• _Material supplied_:
+ + + + +

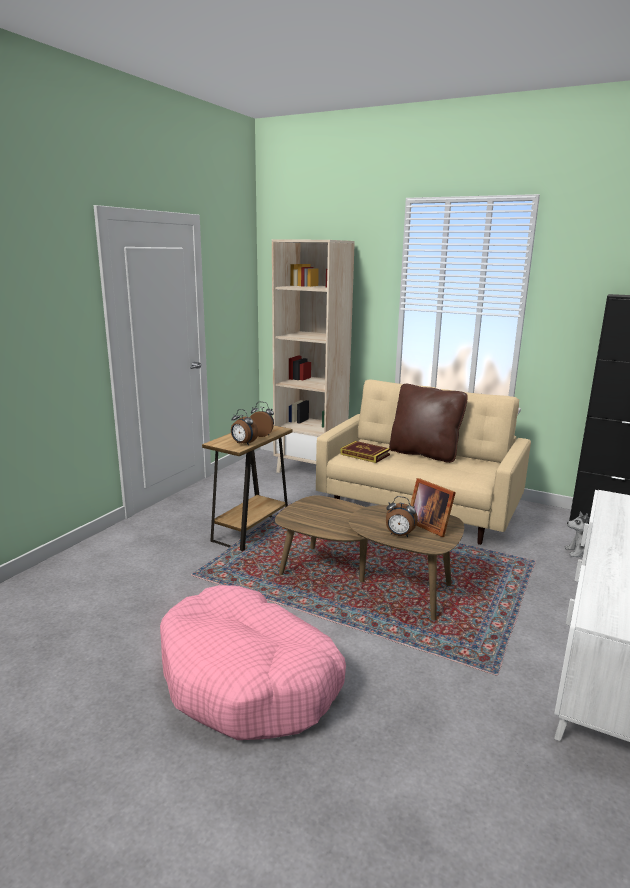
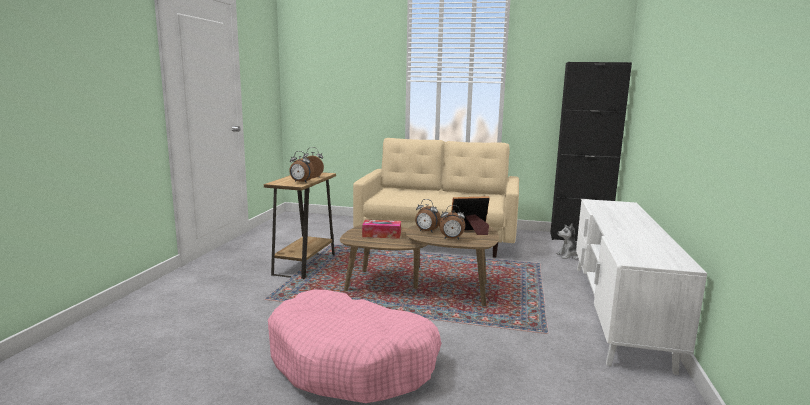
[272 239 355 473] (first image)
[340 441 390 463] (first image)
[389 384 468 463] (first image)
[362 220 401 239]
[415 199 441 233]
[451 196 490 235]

+ + + + +

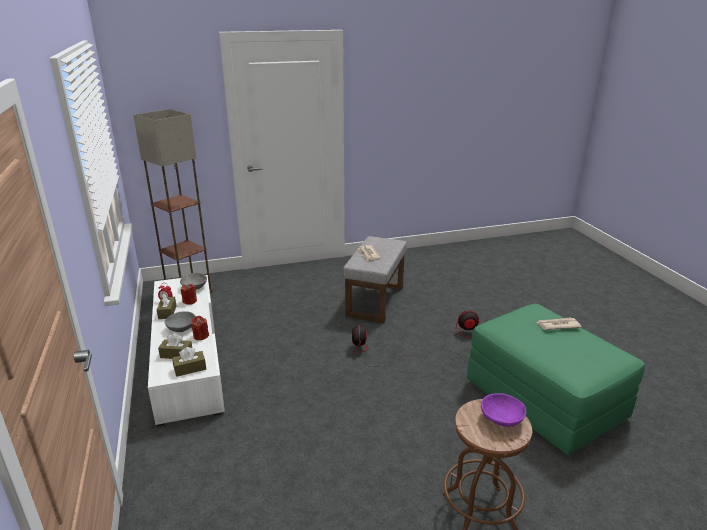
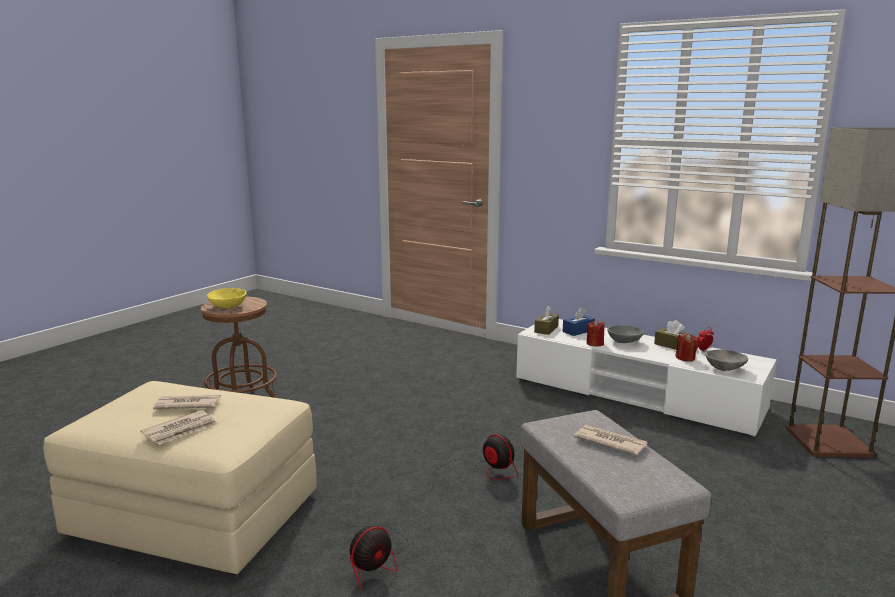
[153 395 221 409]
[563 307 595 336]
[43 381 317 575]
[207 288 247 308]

+ + + + +

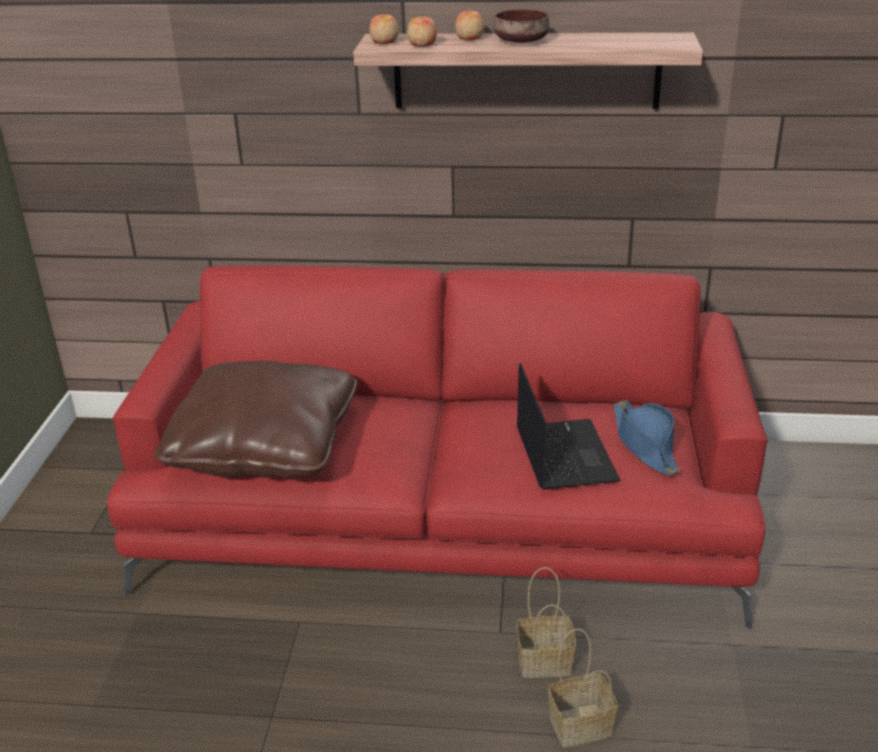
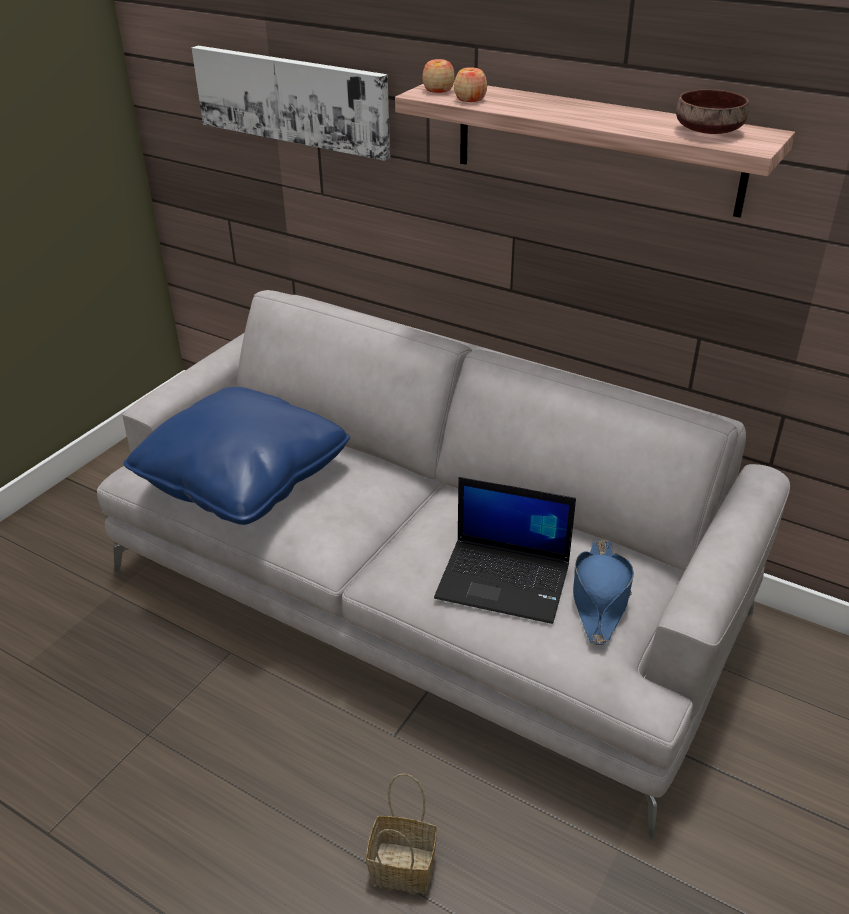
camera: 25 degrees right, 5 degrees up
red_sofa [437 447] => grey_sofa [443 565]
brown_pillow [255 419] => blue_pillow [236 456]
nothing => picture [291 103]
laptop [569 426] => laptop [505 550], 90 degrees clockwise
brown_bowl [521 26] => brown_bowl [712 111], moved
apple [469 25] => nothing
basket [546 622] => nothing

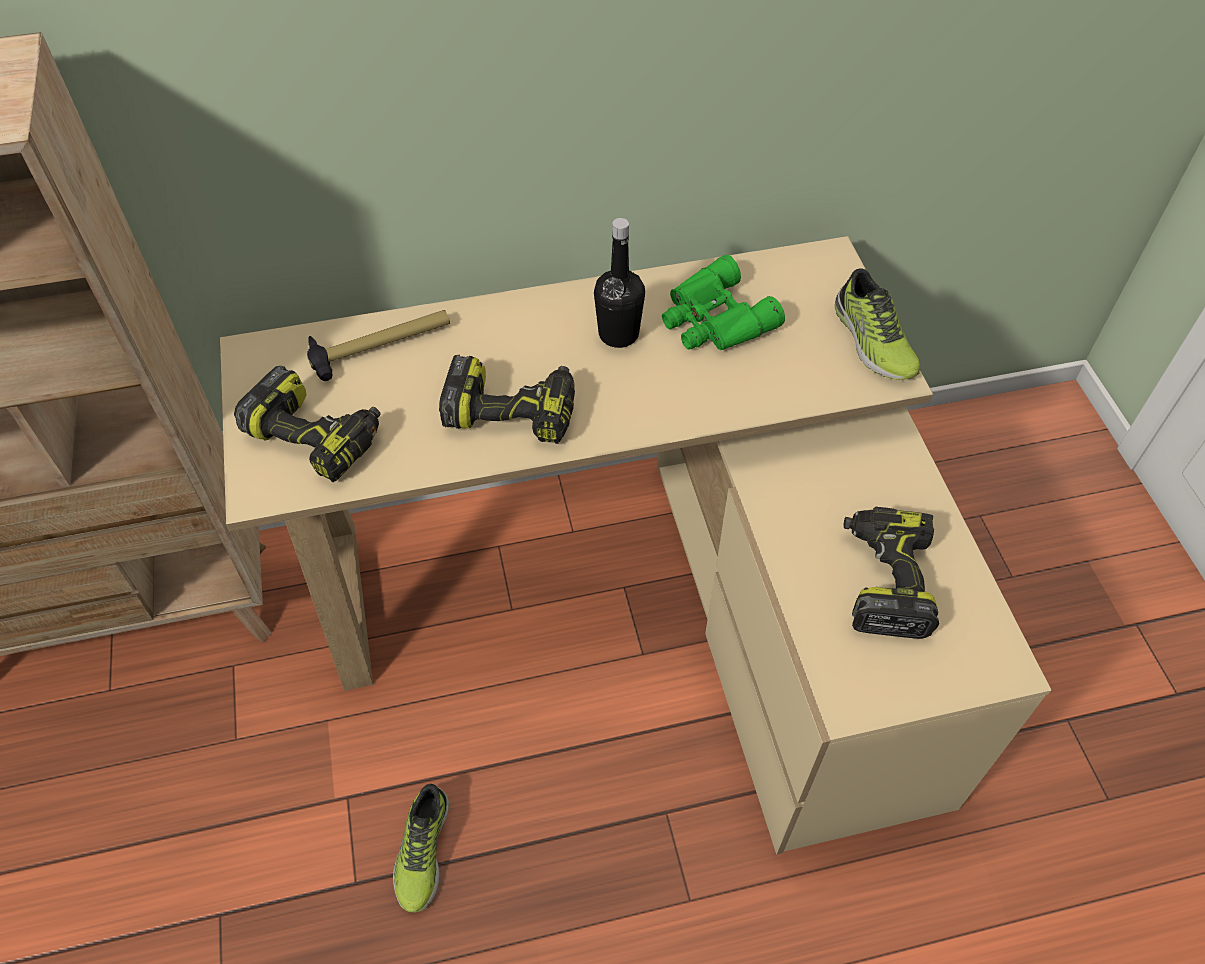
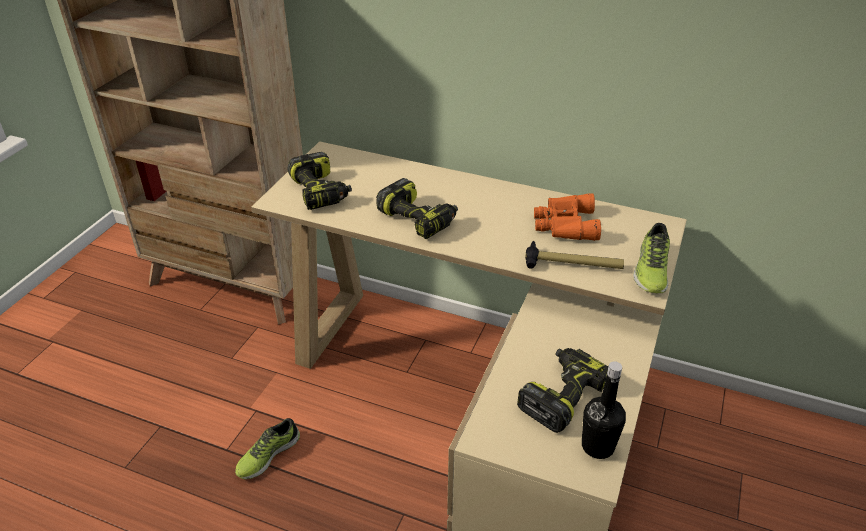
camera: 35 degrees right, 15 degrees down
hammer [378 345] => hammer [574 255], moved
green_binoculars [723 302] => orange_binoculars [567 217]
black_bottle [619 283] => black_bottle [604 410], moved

+ + + + +

• _Exercise requirements_:
Would you retype exactly the lines above, from the line with "camera: 25 degrees right, 5 degrees up" to the line with "apple [469 25] => nothing", with both end lines kept and nothing more?

• _Exercise response_:
camera: 25 degrees right, 5 degrees up
red_sofa [437 447] => grey_sofa [443 565]
brown_pillow [255 419] => blue_pillow [236 456]
nothing => picture [291 103]
laptop [569 426] => laptop [505 550], 90 degrees clockwise
brown_bowl [521 26] => brown_bowl [712 111], moved
apple [469 25] => nothing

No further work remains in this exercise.